[Jeudi 19 octobre #2 - Alchimie]

Jeudi 19 octobre, C…


Hier, première soupe de l’automne avec une butternut du jardin, pas bien grosses les butternuts cette année mais j’ai été un peu émue en allant les chercher : ça fait deux ou trois ans que mon jardin est en roue libre, je n’ai pas assez d’énergie en stock pour m’en occuper bien ; la récolte de cet automne sera vite épuisée. La pomme de terre que j’ai utilisée pour la soupe avait la forme d’une patte de dinosaure (ai-je décrété). Ça fait un peu cliché, cette histoire de première soupe de l’automne, peut-être ; mais l’histoire derrière cette histoire de soupe, c’est que j’ai passé l’après-midi sous la couette, incapable de rien faire sinon tenter de me réchauffer, lire un peu, somnoler – c’est l’état général de ces derniers jours / semaines* – et que, vers dix-huit heures, il s’est passé un truc, un sursaut d’énergie peut-être qui se serait rassemblée durant les heures de latence auxquelles je n’arrive pas à me soustraire, et qui s’est traduit par l’envie de faire quelque chose de doux à manger. Alors va pour le cliché et la patte de dinosaure.

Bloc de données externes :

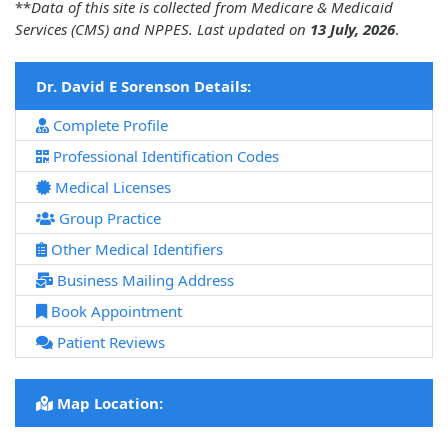
**
Data of this site is collected from Medicare & Medicaid
Services (CMS) and NPPES. Last updated on
13 July, 2026
.
Dr. David E Sorenson Details:
Complete Profile
Professional Identification Codes
Medical Licenses
Group Practice
Other Medical Identifiers
Business Mailing Address
Book Appointment
Patient Reviews
Map Location:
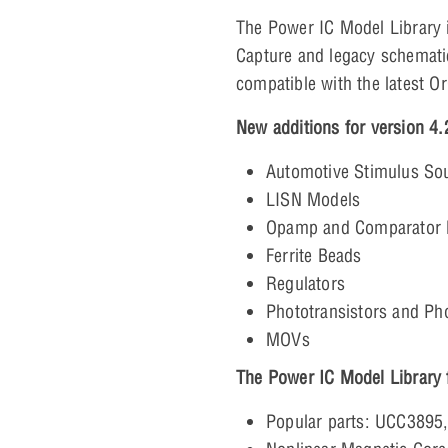
The Power IC Model Library 
Capture and legacy schematic
compatible with the latest O
New additions for version 4.
Automotive Stimulus So
LISN Models
Opamp and Comparator 
Ferrite Beads
Regulators
Phototransistors and Ph
MOVs
The Power IC Model Library f
Popular parts: UCC3895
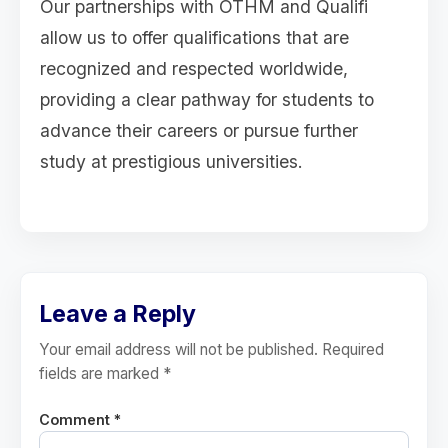
Our partnerships with OTHM and Qualifi
allow us to offer qualifications that are
recognized and respected worldwide,
providing a clear pathway for students to
advance their careers or pursue further
study at prestigious universities.
Leave a Reply
Your email address will not be published. Required
fields are marked *
Comment *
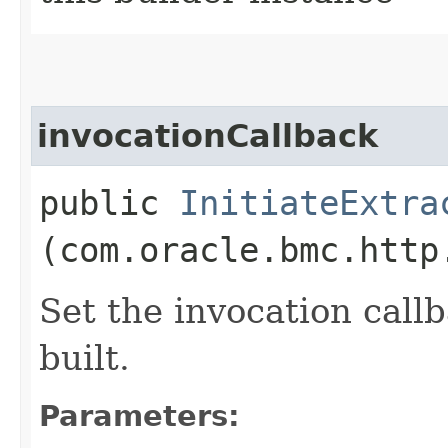
invocationCallback
public
InitiateExtra
(com.oracle.bmc.http
Set the invocation callb
built.
Parameters:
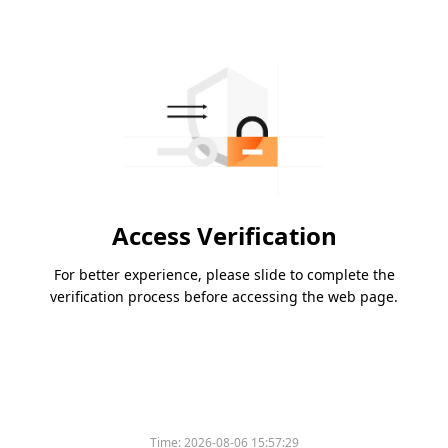
Access Verification
For better experience, please slide to complete the
verification process before accessing the web page.
Time:
2026-08-06 15:57:29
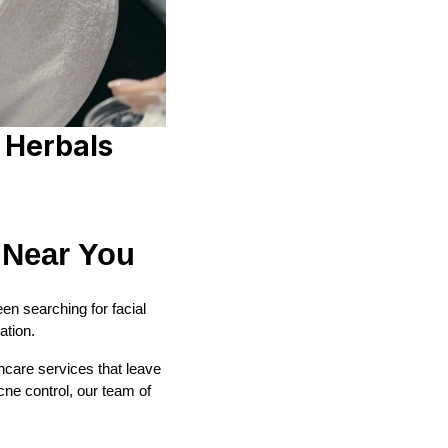
 Herbals
 Near You
been searching for facial
ation.
ncare services that leave
cne control, our team of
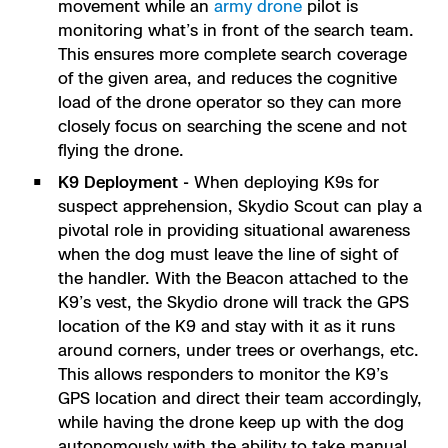
movement while an
army drone
pilot is
monitoring what’s in front of the search team.
This ensures more complete search coverage
of the given area, and reduces the cognitive
load of the drone operator so they can more
closely focus on searching the scene and not
flying the drone.
K9 Deployment -
When deploying K9s for
suspect apprehension, Skydio Scout can play a
pivotal role in providing situational awareness
when the dog must leave the line of sight of
the handler. With the Beacon attached to the
K9’s vest, the Skydio drone will track the GPS
location of the K9 and stay with it as it runs
around corners, under trees or overhangs, etc.
This allows responders to monitor the K9’s
GPS location and direct their team accordingly,
while having the drone keep up with the dog
autonomously with the ability to take manual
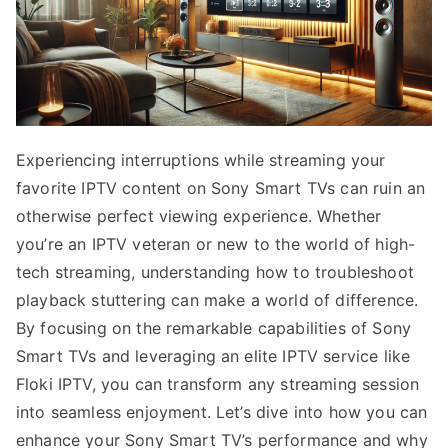
Experiencing interruptions while streaming your
favorite IPTV content on Sony Smart TVs can ruin an
otherwise perfect viewing experience. Whether
you’re an IPTV veteran or new to the world of high-
tech streaming, understanding how to troubleshoot
playback stuttering can make a world of difference.
By focusing on the remarkable capabilities of Sony
Smart TVs and leveraging an elite IPTV service like
Floki IPTV, you can transform any streaming session
into seamless enjoyment. Let’s dive into how you can
enhance your Sony Smart TV’s performance and why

*J’ai été opérée des sinus la semaine dernière ; rien de grave mais une étape dans le traitement de cette sinusite chronique qui me pourrit la vie depuis plus d’un an et m’empêche de dormir correctement. Je suis en arrêt de travail quelques jours suite à l’intervention ; ces quelques jours sont très étranges ; ils me permettent aussi de mesurer (pas certaine que c’est le bon mot) la fatigue, les angoisses, le corps qui raconte et babille et craque et chuchote et se fendille – littéralement : un examen tout récent de mon genou droit révèle que j’ai un ménisque fissuré. Rien de grave, toujours.


*


Mon taux de fer est semble-t-il très bas ; j’ai entamé un traitement (un traitement féérique, m’a dit S.) en pensant à mon frère qui, de son côté, se passionne pour les bas-fourneaux et la transformation de minerai de fer en acier. J’ai peut-être bien tenté de jouer les alchimistes sans le savoir : un moral d’acier nécessite une matière première dont je me passe depuis trop longtemps. Je suis, décidément, un corps solide. Je suis aussi un corps qui vieillit, et ça, je le mesure aussi à l’aune des photos qu’on a regardées récemment ; je ne sais pas ce que je ressens précisément à ce sujet – je sais combien nous sommes conditionnées à ne pas aimer vieillir, à chercher à cacher le processus, à dissimuler, retaper, combler – est-ce que, pour autant, je l’accepte ? Pas très sûre de pouvoir répondre encore à cette question.


Et une part de moi un peu irrationnelle se demande si, une fois que mon taux de fer sera remonté, je ne vais pas me mettre à rajeunir.